So another report has been published which states that the EU should alter its 2020 GHG emissions target from -20% to -30% below 1990 levels. The Ecofys report believes that meeting the renewables 2020 target will ensure a -30% saving from 1990 will be achieved, made easier by the recession.
The report states ‘The cap of the Emissions Trading System will need to be adjusted if energy efficiency and renewables targets are to be met’. I can see the logic here, but surely it is a big ask, expecting the renewables target to be met at a reasonable cost. It seems to me that the conclusion of this report – that the EU can move to 30% easily – is based largely on this assumption.
To me it is like saying ‘we can meet any target, if all the measures needed to meet that target are put in place and actioned’. Surely the problem is rarely the targets, but measures put in place to meet those targets. For the UK, the renewables target is a good example, in terms of meeting a GHG target.
The same could be said for energy efficiency, which is surely the easiest nut to crack.

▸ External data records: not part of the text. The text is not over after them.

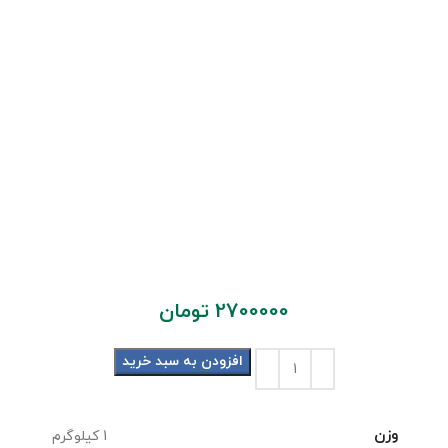
2700000
تومان
افزودن به سبد خرید
وزن
1 کیلوگرم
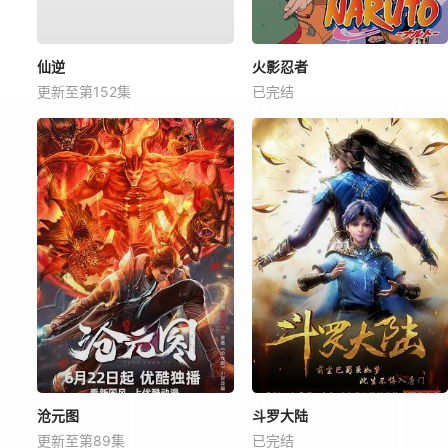
仙逆
火影忍者
更新至第152集
已完结
沧元图
斗罗大陆
更新至第89集
已完结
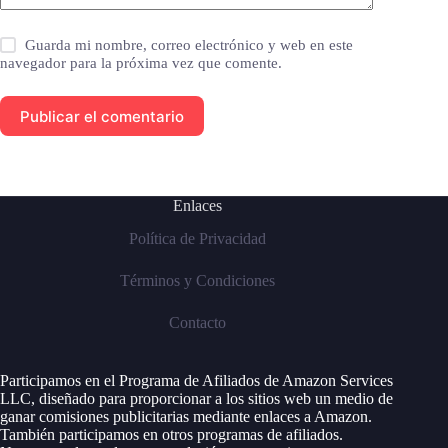
Guarda mi nombre, correo electrónico y web en este
navegador para la próxima vez que comente.
Publicar el comentario
Enlaces
Política de Privacidad
Términos y Condiciones
Contacto
Participamos en el Programa de Afiliados de Amazon Services
LLC, diseñado para proporcionar a los sitios web un medio de
ganar comisiones publicitarias mediante enlaces a Amazon.
También participamos en otros programas de afiliados.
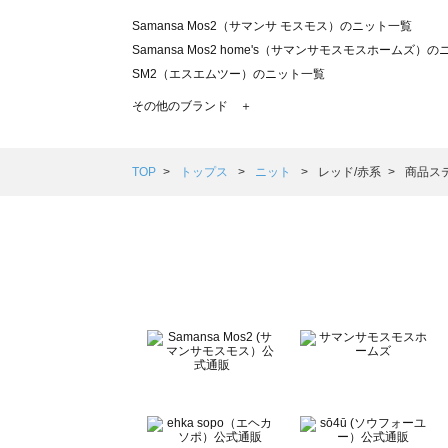
Samansa Mos2（サマンサ モスモス）のニット一覧
Samansa Mos2 home's（サマンサモスモスホームズ）
SM2（エスエムツー）のニット一覧
TSUHARU by Samansa Mos2（ツハルバイサマンサ
その他のブランド ＋
sm2rhythm（サマンサモスモス リズム）のニット一覧
Samansa Mos2 blue（サマンサモスモス ブルー）のニッ
Samansa Mos2 Lagom（サマンサモスモス ラーゴム）
TOP
トップス
ニット
レッド/赤系
商品ス
ehka sopo（エヘカソポ）のニット一覧
sō4ū（ソウフォーユー）のニット一覧
Te chichi（テチチ）のニット一覧
Te chichi CLASSIC（テチチ クラシック）のニット一覧
Te chichi TERRASSE（テチチ テラス）のニット一覧
Lugnoncure（ルノンキュール）のニット一覧
BETTY'S BLUE（べティーズブルー）のニット一覧
Wpc.（ワールドパーティー）のニット一覧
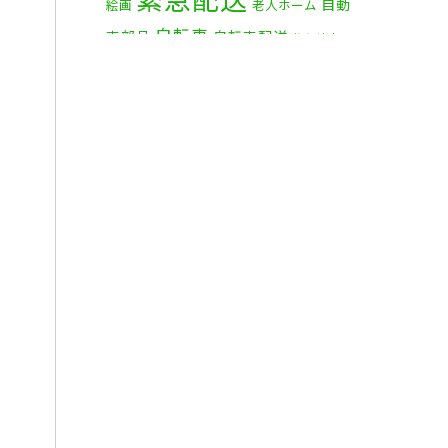
自動
絵画
老人ホーム
自転車
車部品
自転車配送
茅ケ崎市
赤帽横浜
資材
赤帽 横浜
部品
食
鎌倉市
逗子市
電子オルガン
品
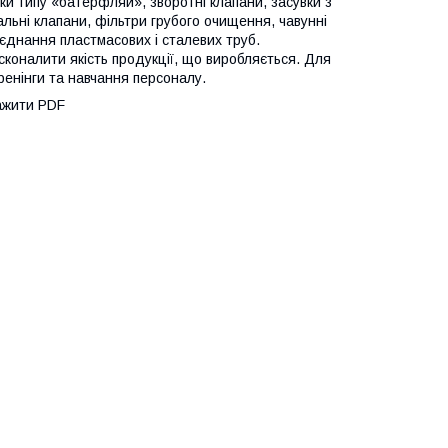
вки типу «батерфляй», зворотні клапани, засувки з
вальні клапани, фільтри грубого очищення, чавунні
з'єднання пластмасових і сталевих труб.
коналити якість продукції, що виробляється. Для
ренінги та навчання персоналу.
жити PDF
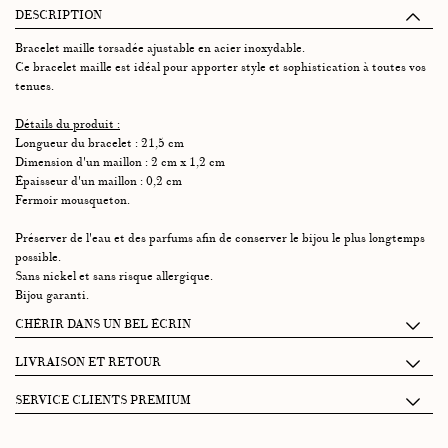
DESCRIPTION
Bracelet maille torsadée ajustable en acier inoxydable.
Ce bracelet maille est idéal pour apporter style et sophistication à toutes vos
tenues.
Détails du produit :
Longueur du bracelet : 21,5 cm
Dimension d'un maillon : 2 cm x 1,2 cm
Épaisseur d'un maillon : 0,2 cm
Fermoir mousqueton.
Préserver de l'eau et des parfums afin de conserver le bijou le plus longtemps
possible.
Sans nickel et sans risque allergique.
Bijou garanti.
CHÉRIR DANS UN BEL ÉCRIN
Chaque écrin Graazie se compose de 2 petits tiroirs accueillant :
LIVRAISON ET RETOUR
• Un pochon 100% coton pour protéger vos bijoux.
Je récupère mon paquet à la conciergerie Graazie: entre 14h et 18h
SERVICE CLIENTS PREMIUM
• Une jolie enveloppe contenant vos mots doux, un livret de garantie et
(26 rue de Montholon, 75009 Paris)
entretien, une carte explicative de la pierre.
La satisfaction de nos clients est notre priorité. Pour ce faire nous avons une
Livraison par coursier sur PARIS le jour même entre 16h et 19h :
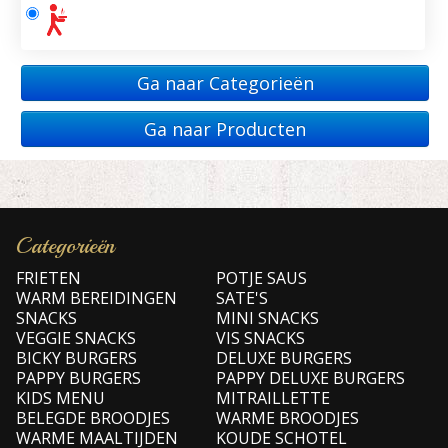
Ga naar Categorieën
Ga naar Producten
Categorieën
FRIETEN
POTJE SAUS
WARM BEREIDINGEN
SATE'S
SNACKS
MINI SNACKS
VEGGIE SNACKS
VIS SNACKS
BICKY BURGERS
DELUXE BURGERS
PAPPY BURGERS
PAPPY DELUXE BURGERS
KIDS MENU
MITRAILLETTE
BELEGDE BROODJES
WARME BROODJES
WARME MAALTIJDEN
KOUDE SCHOTEL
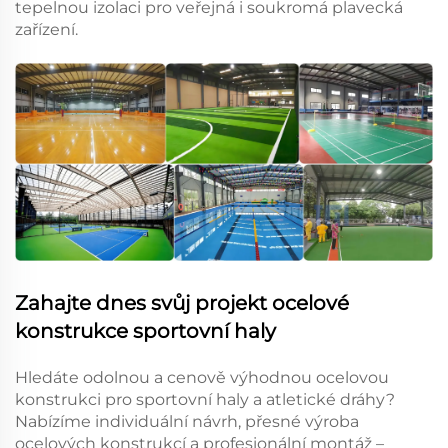
tepelnou izolaci pro veřejná i soukromá plavecká
zařízení.
Zahajte dnes svůj projekt ocelové
konstrukce sportovní haly
Hledáte odolnou a cenově výhodnou ocelovou
konstrukci pro sportovní haly a atletické dráhy?
Nabízíme individuální návrh, přesné výroba
ocelových konstrukcí a profesionální montáž –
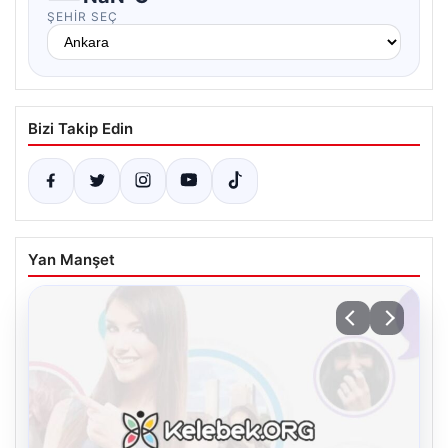
ŞEHIR SEÇ
Bizi Takip Edin
Yan Manşet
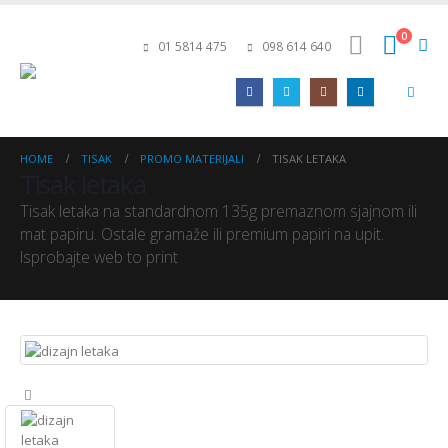
0
01 5814 475
098 614 640
HOME
TISAK
PROMO MATERIJALI
TISAK LETAKA
Tisak letaka
Tisak letaka na standardnom 135g premaznom sjajnom ili
mat papiru. Ostale gramaže ili premium papiri na upit.
Isprobajte web to print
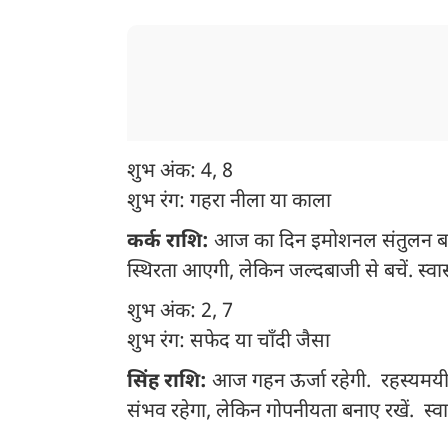
शुभ अंक: 4, 8
शुभ रंग: गहरा नीला या काला
कर्क राशि:
आज का दिन इमोशनल संतुलन बनाए रख
स्थिरता आएगी, लेकिन जल्दबाजी से बचें. स्वास्
शुभ अंक: 2, 7
शुभ रंग: सफेद या चाँदी जैसा
सिंह राशि:
आज गहन ऊर्जा रहेगी. रहस्यमयी य
संभव रहेगा, लेकिन गोपनीयता बनाए रखें. स्वास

Projected savings here are often at low or no cost to implement, yet why are energy efficiency measures not taken up as much as all the reports would have us believe. Is it that these efficiency measures are not fully costed, does the rebound effect play a significant part, or that efficiency measures installed today, become the less efficient pieces of kit tomorrow. Of course we shouldn’t underestimate behavior and how difficult it is to change that.

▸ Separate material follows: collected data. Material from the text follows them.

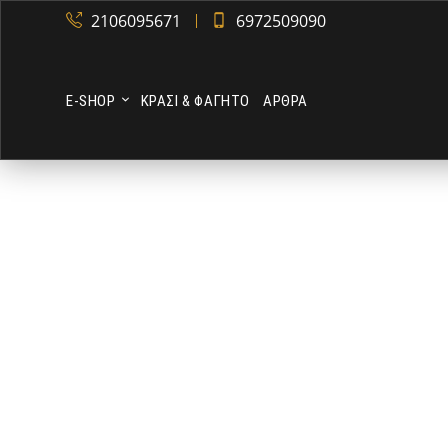
2106095671
6972509090
Ε-SHOP
ΚΡΑΣΙ & ΦΑΓΗΤΟ
ΑΡΘΡΑ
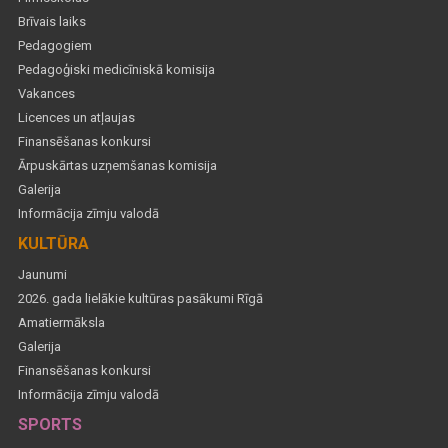
Brīvais laiks
Pedagogiem
Pedagoģiski medicīniskā komisija
Vakances
Licences un atļaujas
Finansēšanas konkursi
Ārpuskārtas uzņemšanas komisija
Galerija
Informācija zīmju valodā
KULTŪRA
Jaunumi
2026. gada lielākie kultūras pasākumi Rīgā
Amatiermāksla
Galerija
Finansēšanas konkursi
Informācija zīmju valodā
SPORTS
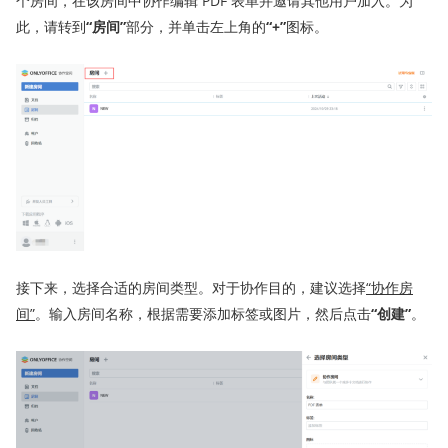
个房间，在该房间中协作编辑 PDF 表单并邀请其他用户加入。为
此，请转到
“房间”
部分，并单击左上角的
“+”
图标。
接下来，选择合适的房间类型。对于协作目的，建议选择
“
协作
房
间
”
。输入房间名称，根据需要添加标签或图片，然后点击
“创建”
。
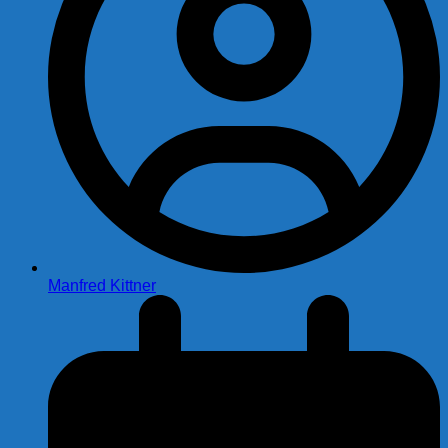
Manfred Kittner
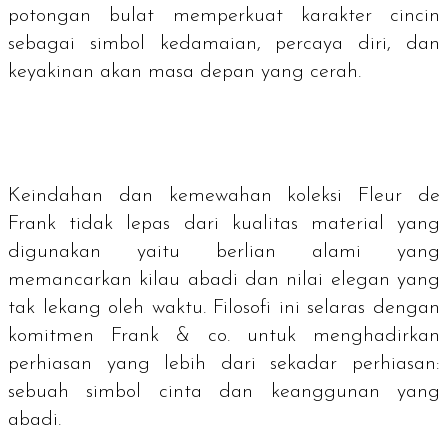
potongan bulat memperkuat karakter cincin
sebagai simbol kedamaian, percaya diri, dan
keyakinan akan masa depan yang cerah.
Keindahan dan kemewahan koleksi Fleur de
Frank tidak lepas dari kualitas material yang
digunakan yaitu berlian alami yang
memancarkan kilau abadi dan nilai elegan yang
tak lekang oleh waktu. Filosofi ini selaras dengan
komitmen Frank & co. untuk menghadirkan
perhiasan yang lebih dari sekadar perhiasan:
sebuah simbol cinta dan keanggunan yang
abadi.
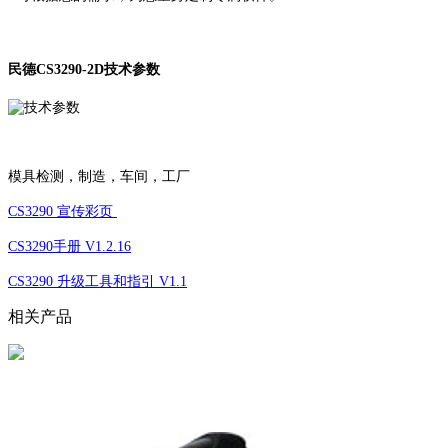
民德CS3290-2D技术参数
模具检测，制造，车间，工厂
CS3290 宣传彩页
CS3290手册 V1.2.16
CS3290 升级工具和指引 V1.1
相关产品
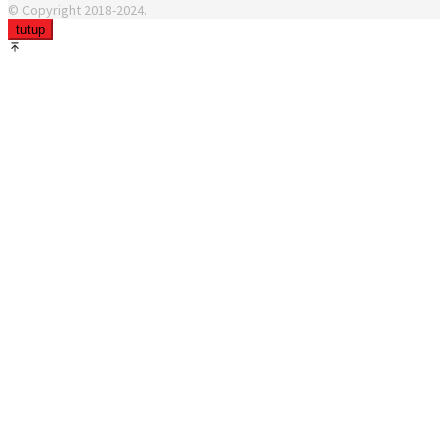
© Copyright 2018-2024.
tutup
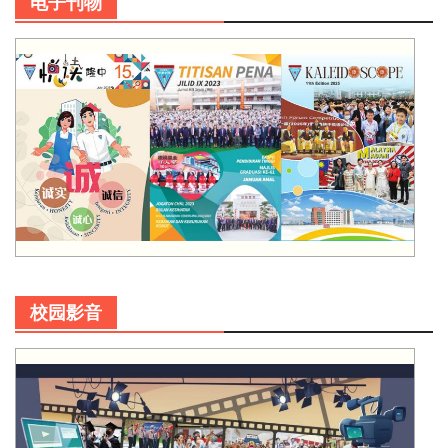
电子刊物
校园影音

I am starting to feel sorry for the EU ETS, as anytime something happens either to the economy, or other climate change policies, there are always calls to tighten the EU ETS target, with pundits stating it’s not working. One thing this shows is having a basket of different policy instruments that claim to have the same aim – to reduce GHG emissions – that often pull in different directions doesn’t work effectively to achieve this one aim at least cost. One could say that a renewables target is not a target to reduce GHG emissions, but a target to increase renewable energy generation. If the aim was soley to reduce GHG emission then surely we would just have a GHG emissions target and let the market decide the most cost effective way of achieving this.
Finally, the Ecofys report uses the argument that -30% is easier to meet because of the recession. The first fact is that once the recession is over and production returns to pre-recession levels, so will the GHG emissions, less an amount for ongoing abatement measures. So on this point, the tighter target isn’t easier to meet because of a recession that takes place 10 years before a target needs to be met. Fact number two; all the companies I know lost a magnitude more money during the recession than they might have got from selling ETS allowances and therefore don’t have a massive ‘war chest’ to save for 2020 when the target becomes so tight, that either you buy allowances to cover the shortfall between target and emissions, or you cut production.
Rather than reaching for ambitious, but unachievable targets, the EU should adopt a policy mix that shows that growth and an economically sustainable transition to a low carbon economy are not mutually exclusive.